■ **Your goal**: Reproduce every line of the entries below verbatim, keeping the original order and wording.

■ **Given data**:
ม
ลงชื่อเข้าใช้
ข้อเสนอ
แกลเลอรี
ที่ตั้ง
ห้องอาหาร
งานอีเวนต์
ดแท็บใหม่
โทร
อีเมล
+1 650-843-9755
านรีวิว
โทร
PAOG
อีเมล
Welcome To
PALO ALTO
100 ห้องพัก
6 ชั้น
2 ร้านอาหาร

■ **Answer to this problem**:
ม
ลงชื่อเข้าใช้
ข้อเสนอ
แกลเลอรี
ที่ตั้ง
ห้องอาหาร
งานอีเวนต์
ดแท็บใหม่
โทร
อีเมล
+1 650-843-9755
านรีวิว
โทร
PAOG
อีเมล
Welcome To
PALO ALTO
100 ห้องพัก
6 ชั้น
2 ร้านอาหาร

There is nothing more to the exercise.